>> Begin
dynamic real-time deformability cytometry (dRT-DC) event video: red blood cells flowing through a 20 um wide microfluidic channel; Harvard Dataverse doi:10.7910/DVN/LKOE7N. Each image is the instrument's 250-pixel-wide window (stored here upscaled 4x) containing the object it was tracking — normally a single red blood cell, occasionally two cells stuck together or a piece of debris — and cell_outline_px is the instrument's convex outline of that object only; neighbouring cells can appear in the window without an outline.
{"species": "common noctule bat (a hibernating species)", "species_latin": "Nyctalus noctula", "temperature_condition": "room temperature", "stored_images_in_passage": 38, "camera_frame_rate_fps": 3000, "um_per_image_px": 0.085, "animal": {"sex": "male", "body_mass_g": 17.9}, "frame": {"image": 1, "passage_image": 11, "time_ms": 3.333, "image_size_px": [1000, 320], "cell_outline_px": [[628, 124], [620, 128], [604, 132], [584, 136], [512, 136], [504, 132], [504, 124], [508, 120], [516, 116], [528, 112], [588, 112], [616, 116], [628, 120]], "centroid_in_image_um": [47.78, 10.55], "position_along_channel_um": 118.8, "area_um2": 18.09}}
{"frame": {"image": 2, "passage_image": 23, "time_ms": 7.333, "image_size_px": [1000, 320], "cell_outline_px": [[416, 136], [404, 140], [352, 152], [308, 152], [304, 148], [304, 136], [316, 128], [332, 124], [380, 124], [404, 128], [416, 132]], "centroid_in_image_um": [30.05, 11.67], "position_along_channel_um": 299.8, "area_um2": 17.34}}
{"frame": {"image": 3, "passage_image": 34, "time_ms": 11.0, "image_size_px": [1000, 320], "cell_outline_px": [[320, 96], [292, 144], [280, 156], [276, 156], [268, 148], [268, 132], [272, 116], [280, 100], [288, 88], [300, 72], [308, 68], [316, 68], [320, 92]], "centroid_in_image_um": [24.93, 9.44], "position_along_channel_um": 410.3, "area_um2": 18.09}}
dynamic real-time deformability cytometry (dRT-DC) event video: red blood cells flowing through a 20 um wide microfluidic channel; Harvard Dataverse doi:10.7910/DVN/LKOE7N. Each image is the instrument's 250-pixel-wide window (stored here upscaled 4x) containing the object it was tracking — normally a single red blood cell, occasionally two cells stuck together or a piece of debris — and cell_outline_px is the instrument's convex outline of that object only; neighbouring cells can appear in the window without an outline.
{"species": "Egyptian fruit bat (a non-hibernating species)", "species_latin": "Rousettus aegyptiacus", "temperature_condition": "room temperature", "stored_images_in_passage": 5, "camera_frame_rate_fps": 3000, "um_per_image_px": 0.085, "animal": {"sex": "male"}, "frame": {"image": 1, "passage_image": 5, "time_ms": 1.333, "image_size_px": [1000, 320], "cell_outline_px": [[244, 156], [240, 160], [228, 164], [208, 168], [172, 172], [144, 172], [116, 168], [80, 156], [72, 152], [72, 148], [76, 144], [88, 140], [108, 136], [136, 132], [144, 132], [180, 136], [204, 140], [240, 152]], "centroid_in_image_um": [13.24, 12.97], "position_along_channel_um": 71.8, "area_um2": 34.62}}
>> End
### WHAT YOU NEED TO DO
Repeat the material above in full, keeping every word.

### SOLUTION TO THE PROBLEM
dynamic real-time deformability cytometry (dRT-DC) event video: red blood cells flowing through a 20 um wide microfluidic channel; Harvard Dataverse doi:10.7910/DVN/LKOE7N. Each image is the instrument's 250-pixel-wide window (stored here upscaled 4x) containing the object it was tracking — normally a single red blood cell, occasionally two cells stuck together or a piece of debris — and cell_outline_px is the instrument's convex outline of that object only; neighbouring cells can appear in the window without an outline.
{"species": "common noctule bat (a hibernating species)", "species_latin": "Nyctalus noctula", "temperature_condition": "room temperature", "stored_images_in_passage": 38, "camera_frame_rate_fps": 3000, "um_per_image_px": 0.085, "animal": {"sex": "male", "body_mass_g": 17.9}, "frame": {"image": 1, "passage_image": 11, "time_ms": 3.333, "image_size_px": [1000, 320], "cell_outline_px": [[628, 124], [620, 128], [604, 132], [584, 136], [512, 136], [504, 132], [504, 124], [508, 120], [516, 116], [528, 112], [588, 112], [616, 116], [628, 120]], "centroid_in_image_um": [47.78, 10.55], "position_along_channel_um": 118.8, "area_um2": 18.09}}
{"frame": {"image": 2, "passage_image": 23, "time_ms": 7.333, "image_size_px": [1000, 320], "cell_outline_px": [[416, 136], [404, 140], [352, 152], [308, 152], [304, 148], [304, 136], [316, 128], [332, 124], [380, 124], [404, 128], [416, 132]], "centroid_in_image_um": [30.05, 11.67], "position_along_channel_um": 299.8, "area_um2": 17.34}}
{"frame": {"image": 3, "passage_image": 34, "time_ms": 11.0, "image_size_px": [1000, 320], "cell_outline_px": [[320, 96], [292, 144], [280, 156], [276, 156], [268, 148], [268, 132], [272, 116], [280, 100], [288, 88], [300, 72], [308, 68], [316, 68], [320, 92]], "centroid_in_image_um": [24.93, 9.44], "position_along_channel_um": 410.3, "area_um2": 18.09}}
dynamic real-time deformability cytometry (dRT-DC) event video: red blood cells flowing through a 20 um wide microfluidic channel; Harvard Dataverse doi:10.7910/DVN/LKOE7N. Each image is the instrument's 250-pixel-wide window (stored here upscaled 4x) containing the object it was tracking — normally a single red blood cell, occasionally two cells stuck together or a piece of debris — and cell_outline_px is the instrument's convex outline of that object only; neighbouring cells can appear in the window without an outline.
{"species": "Egyptian fruit bat (a non-hibernating species)", "species_latin": "Rousettus aegyptiacus", "temperature_condition": "room temperature", "stored_images_in_passage": 5, "camera_frame_rate_fps": 3000, "um_per_image_px": 0.085, "animal": {"sex": "male"}, "frame": {"image": 1, "passage_image": 5, "time_ms": 1.333, "image_size_px": [1000, 320], "cell_outline_px": [[244, 156], [240, 160], [228, 164], [208, 168], [172, 172], [144, 172], [116, 168], [80, 156], [72, 152], [72, 148], [76, 144], [88, 140], [108, 136], [136, 132], [144, 132], [180, 136], [204, 140], [240, 152]], "centroid_in_image_um": [13.24, 12.97], "position_along_channel_um": 71.8, "area_um2": 34.62}}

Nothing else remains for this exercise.